Optimization advice

Hi,

I’m currently working on updating/optimizing an old simulation. This simulation creates a random constellation of points in 2D screen coordinates and then projects the points back into 3D using the depth buffer as the Z dimension. Then the 3D dots are rendered in left/right stereo thus making the scene invisible monocularly but visible stereoscopically. Here is the basic outline of the draw loop:

Render 3d Scene

for numPoints
    generate random screen coordinate
    use glReadPixels to determine value of depth buffer at that coordinate
    use gluUnProject to determine 3d position of point based on screen coordinate and depth value

glClear(GL_COLOR_BUFFER_BIT);

Render 3D points in stereo

The program works fine, but the performance drops when we render a lot of points (over 1000)

I’m thinking that glReadPixels is the bottleneck. I will try to call it once and read in the entire depth buffer, but I’m not sure how much that will help.
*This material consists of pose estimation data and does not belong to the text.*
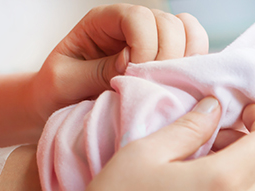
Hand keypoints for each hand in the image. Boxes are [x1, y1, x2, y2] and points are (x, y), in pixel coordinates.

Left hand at [31, 4, 207, 122]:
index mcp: (104, 22)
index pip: (139, 18)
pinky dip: (195, 70)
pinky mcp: (170, 62)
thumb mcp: (65, 82)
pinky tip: (180, 89)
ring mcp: (155, 42)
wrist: (60, 108)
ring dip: (187, 62)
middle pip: (171, 24)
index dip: (145, 47)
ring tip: (169, 86)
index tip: (134, 77)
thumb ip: (97, 71)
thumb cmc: (57, 94)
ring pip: (190, 33)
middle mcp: (134, 26)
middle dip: (169, 57)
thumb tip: (133, 63)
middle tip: (153, 87)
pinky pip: (197, 55)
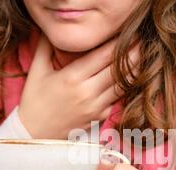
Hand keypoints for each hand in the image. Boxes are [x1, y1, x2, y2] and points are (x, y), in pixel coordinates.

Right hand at [19, 34, 138, 138]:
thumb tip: (52, 28)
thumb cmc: (34, 101)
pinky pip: (116, 99)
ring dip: (133, 71)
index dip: (119, 42)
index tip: (128, 33)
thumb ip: (45, 46)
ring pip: (122, 85)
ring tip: (139, 57)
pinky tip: (126, 78)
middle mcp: (87, 92)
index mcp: (72, 77)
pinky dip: (123, 88)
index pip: (103, 55)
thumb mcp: (37, 71)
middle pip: (118, 69)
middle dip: (132, 54)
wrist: (34, 134)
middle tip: (141, 42)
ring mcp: (95, 107)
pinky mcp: (99, 118)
I don’t have much experience with vertex/fragment programs and was wondering if it would be possible to utilize them to gain performance. From doing a little research it seems as though reading from the depth buffer is not possible within a shader program. Is this correct? Are there any other opitmizations that can be done?

Thanks in advance

The main bottleneck imho is indeed the readpixels call. Because you call it for each pixel there is just to much overhead to the readpixel call.

Here is an optimization:

The gluUnproject call is basically nothing more than a matrix mutiplication of a 4x4 matrix with the vector (screenx, screeny, depth,1.0). So you can precalculate the values of this 4x4 matrix using the viewportparameters and the projection matrix (maybe also the modelview matrix, but i’m assuming you want to retrieve the eye-coordinates and not the world coordinates). Don’t forget to update this matrix as the projection matrix and/or the viewport changes.

  1. construct a 32x32 floating point texture (1024 points) containig the 1024 random screen coordinates. The rgba values contain (x,y,0,1);

  2. Render depth to a texture.

  3. Activate a floating point pbuffer

  4. Render a 32x32 quad textured with the random coordinate texture.

    fragment program with unproject matrix as a parameter:

    perform texture lookup in random coordinate texture -> assign to temp.
    use temp as a dependent texture lookup into the depth texture-> assign to the z value of temp.

    transform temp with unproject matrix

    move temp to output color

  5. use one 32x32 floating point readpixels call to obtain the 3d vertex values

  6. deactivate pbuffer

  7. render vertices using the stereo modelview matrix

Optionally, step 5 can be performed on the gpu by using pixelbuffer objects(PBO) to copy the resulting values into a vertex array.

For even more speedup, when rendering in standard stereo vision, there is no need to calculate and apply the unprojection matrix completely, but you only need to find the relation between the depth value and the amount of screen x-offset.